Action item >>
Reproduce the whole of the records exactly, and make sure no picture is carried into the result.

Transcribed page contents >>
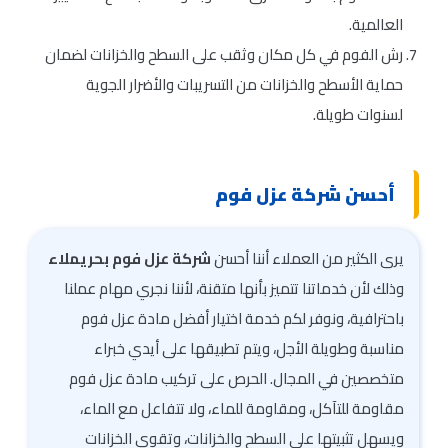
العالمية.
رش الفوم في كل مكان وثقب على السطح والخزانات لضمان
حماية الأسطح والخزانات من التسريبات والأضرار الجوية
لسنوات طويلة.
أحسن شركة عزل فوم
يرى الكثير من العملاء أننا أحسن
شركة عزل فوم بحريملاء
وذلك لأن خدماتنا تتميز بأنها متقنة، لأننا نجري مهام عملنا
باحترافية، ونوفر لكم خدمة اختيار أفضل مادة عزل فوم
مناسبة وطويلة الأجل، ويتم تطبيقها على أيدي خبراء
متخصصين في المجال. الحرص على تركيب مادة عزل فوم
مقاومة للتآكل، ومقاومة للماء، ولا تتفاعل مع الماء،
ويسهل تثبيتها على السطح والخزانات، وتقوي الخزانات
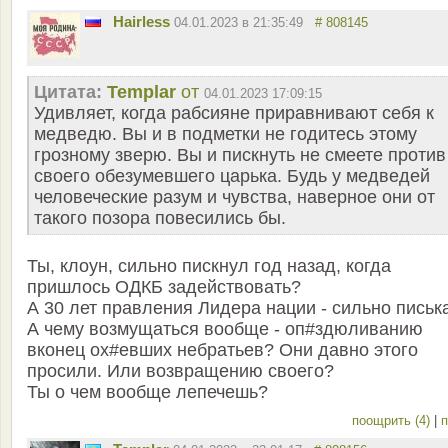
Hairless
04.01.2023 в 21:35:49
# 808145
Цитата:
Templar
от
04.01.2023 17:09:15
Удивляет, когда рабсияне приравнивают себя к
медведю. Вы и в подметки не годитесь этому
грозному зверю. Вы и пискнуть не смеете против
своего обезумевшего царька. Будь у медведей
человеческие разум и чувства, наверное они от
такого позора повесились бы.
Ты, клоун, сильно пискнул год назад, когда
пришлось ОДКБ задействовать?
А 30 лет правления Лидера нации - сильно письк
А чему возмущаться вообще - оп#здюливанию
вконец ох#евших небратьев? Они давно этого
просили. Или возвращению своего?
Ты о чем вообще лепечешь?
поощрить (4)
|
п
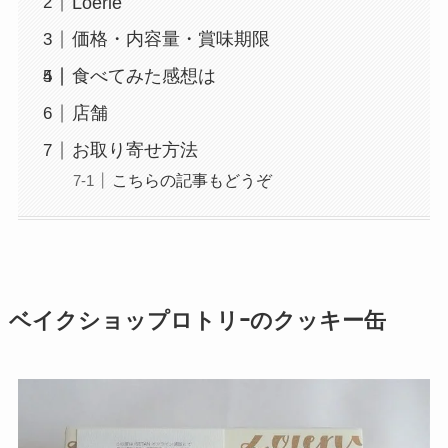
Loerie
価格・内容量・賞味期限
食べてみた感想は
店舗
お取り寄せ方法
こちらの記事もどうぞ
ベイクショップロトリｰのクッキー缶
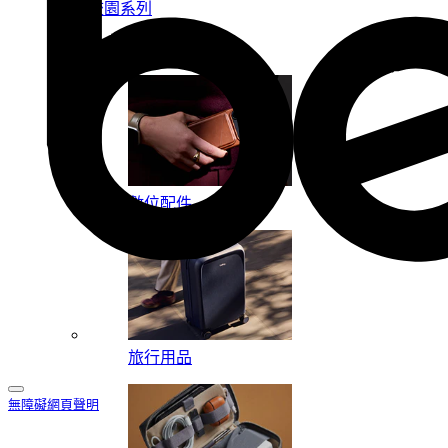
校園系列
按系列
數位配件
旅行用品
無障礙網頁聲明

Solution >>
العالمية.
رش الفوم في كل مكان وثقب على السطح والخزانات لضمان
حماية الأسطح والخزانات من التسريبات والأضرار الجوية
لسنوات طويلة.
أحسن شركة عزل فوم
يرى الكثير من العملاء أننا أحسن
شركة عزل فوم بحريملاء
وذلك لأن خدماتنا تتميز بأنها متقنة، لأننا نجري مهام عملنا
باحترافية، ونوفر لكم خدمة اختيار أفضل مادة عزل فوم
مناسبة وطويلة الأجل، ويتم تطبيقها على أيدي خبراء
متخصصين في المجال. الحرص على تركيب مادة عزل فوم
مقاومة للتآكل، ومقاومة للماء، ولا تتفاعل مع الماء،
ويسهل تثبيتها على السطح والخزانات، وتقوي الخزانات
Hairless
04.01.2023 в 21:35:49
# 808145
Цитата:
Templar
от
04.01.2023 17:09:15
Удивляет, когда рабсияне приравнивают себя к
медведю. Вы и в подметки не годитесь этому
грозному зверю. Вы и пискнуть не смеете против
своего обезумевшего царька. Будь у медведей
человеческие разум и чувства, наверное они от
такого позора повесились бы.
Ты, клоун, сильно пискнул год назад, когда
пришлось ОДКБ задействовать?
А 30 лет правления Лидера нации - сильно письк
А чему возмущаться вообще - оп#здюливанию
вконец ох#евших небратьев? Они давно этого
просили. Или возвращению своего?
Ты о чем вообще лепечешь?
поощрить (4)
|
п
Loerie
価格・内容量・賞味期限
食べてみた感想は
店舗
お取り寄せ方法
こちらの記事もどうぞ
ベイクショップロトリｰのクッキー缶
校園系列
按系列
數位配件
旅行用品
無障礙網頁聲明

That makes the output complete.